Data items
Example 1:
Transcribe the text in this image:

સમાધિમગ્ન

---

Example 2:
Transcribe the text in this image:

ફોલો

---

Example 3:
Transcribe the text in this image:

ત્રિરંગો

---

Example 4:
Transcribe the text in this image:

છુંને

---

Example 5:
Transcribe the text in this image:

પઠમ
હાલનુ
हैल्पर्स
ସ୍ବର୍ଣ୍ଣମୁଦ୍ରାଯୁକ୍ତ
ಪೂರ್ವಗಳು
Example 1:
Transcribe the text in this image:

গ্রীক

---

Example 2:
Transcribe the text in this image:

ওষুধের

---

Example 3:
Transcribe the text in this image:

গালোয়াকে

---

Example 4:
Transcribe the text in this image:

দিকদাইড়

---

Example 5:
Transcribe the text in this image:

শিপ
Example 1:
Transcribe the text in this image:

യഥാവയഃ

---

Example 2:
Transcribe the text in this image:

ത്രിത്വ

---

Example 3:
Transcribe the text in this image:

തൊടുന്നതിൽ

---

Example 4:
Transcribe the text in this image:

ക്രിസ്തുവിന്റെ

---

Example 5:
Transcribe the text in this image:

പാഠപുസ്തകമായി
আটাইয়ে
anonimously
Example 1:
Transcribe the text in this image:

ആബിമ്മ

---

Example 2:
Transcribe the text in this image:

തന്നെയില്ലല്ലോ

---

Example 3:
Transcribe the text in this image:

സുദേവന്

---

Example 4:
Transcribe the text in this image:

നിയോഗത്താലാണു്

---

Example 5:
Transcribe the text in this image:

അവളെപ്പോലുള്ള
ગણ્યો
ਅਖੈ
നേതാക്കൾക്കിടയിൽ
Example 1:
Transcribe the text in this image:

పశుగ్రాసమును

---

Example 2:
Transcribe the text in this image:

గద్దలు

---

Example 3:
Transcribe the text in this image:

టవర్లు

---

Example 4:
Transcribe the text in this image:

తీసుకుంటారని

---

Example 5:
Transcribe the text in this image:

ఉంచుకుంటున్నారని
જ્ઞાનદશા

* **Goal of the exercise**
Render every line of the records above as a JSON list of strings, with one string per line and blank lines omitted.

* **Result below**
[
  "Example 1:",
  "Transcribe the text in this image:",
  "સમાધિમગ્ન",
  "---",
  "Example 2:",
  "Transcribe the text in this image:",
  "ફોલો",
  "---",
  "Example 3:",
  "Transcribe the text in this image:",
  "ત્રિરંગો",
  "---",
  "Example 4:",
  "Transcribe the text in this image:",
  "છુંને",
  "---",
  "Example 5:",
  "Transcribe the text in this image:",
  "પઠમ",
  "હાલનુ",
  "हैल्पर्स",
  "ସ୍ବର୍ଣ୍ଣମୁଦ୍ରାଯୁକ୍ତ",
  "ಪೂರ್ವಗಳು",
  "Example 1:",
  "Transcribe the text in this image:",
  "গ্রীক",
  "---",
  "Example 2:",
  "Transcribe the text in this image:",
  "ওষুধের",
  "---",
  "Example 3:",
  "Transcribe the text in this image:",
  "গালোয়াকে",
  "---",
  "Example 4:",
  "Transcribe the text in this image:",
  "দিকদাইড়",
  "---",
  "Example 5:",
  "Transcribe the text in this image:",
  "শিপ",
  "Example 1:",
  "Transcribe the text in this image:",
  "യഥാവയഃ",
  "---",
  "Example 2:",
  "Transcribe the text in this image:",
  "ത്രിത്വ",
  "---",
  "Example 3:",
  "Transcribe the text in this image:",
  "തൊടുന്നതിൽ",
  "---",
  "Example 4:",
  "Transcribe the text in this image:",
  "ക്രിസ്തുവിന്റെ",
  "---",
  "Example 5:",
  "Transcribe the text in this image:",
  "പാഠപുസ്തകമായി",
  "আটাইয়ে",
  "anonimously",
  "Example 1:",
  "Transcribe the text in this image:",
  "ആബിമ്മ",
  "---",
  "Example 2:",
  "Transcribe the text in this image:",
  "തന്നെയില്ലല്ലോ",
  "---",
  "Example 3:",
  "Transcribe the text in this image:",
  "സുദേവന്",
  "---",
  "Example 4:",
  "Transcribe the text in this image:",
  "നിയോഗത്താലാണു്",
  "---",
  "Example 5:",
  "Transcribe the text in this image:",
  "അവളെപ്പോലുള്ള",
  "ગણ્યો",
  "ਅਖੈ",
  "നേതാക്കൾക്കിടയിൽ",
  "Example 1:",
  "Transcribe the text in this image:",
  "పశుగ్రాసమును",
  "---",
  "Example 2:",
  "Transcribe the text in this image:",
  "గద్దలు",
  "---",
  "Example 3:",
  "Transcribe the text in this image:",
  "టవర్లు",
  "---",
  "Example 4:",
  "Transcribe the text in this image:",
  "తీసుకుంటారని",
  "---",
  "Example 5:",
  "Transcribe the text in this image:",
  "ఉంచుకుంటున్నారని",
  "જ્ઞાનદશા"
]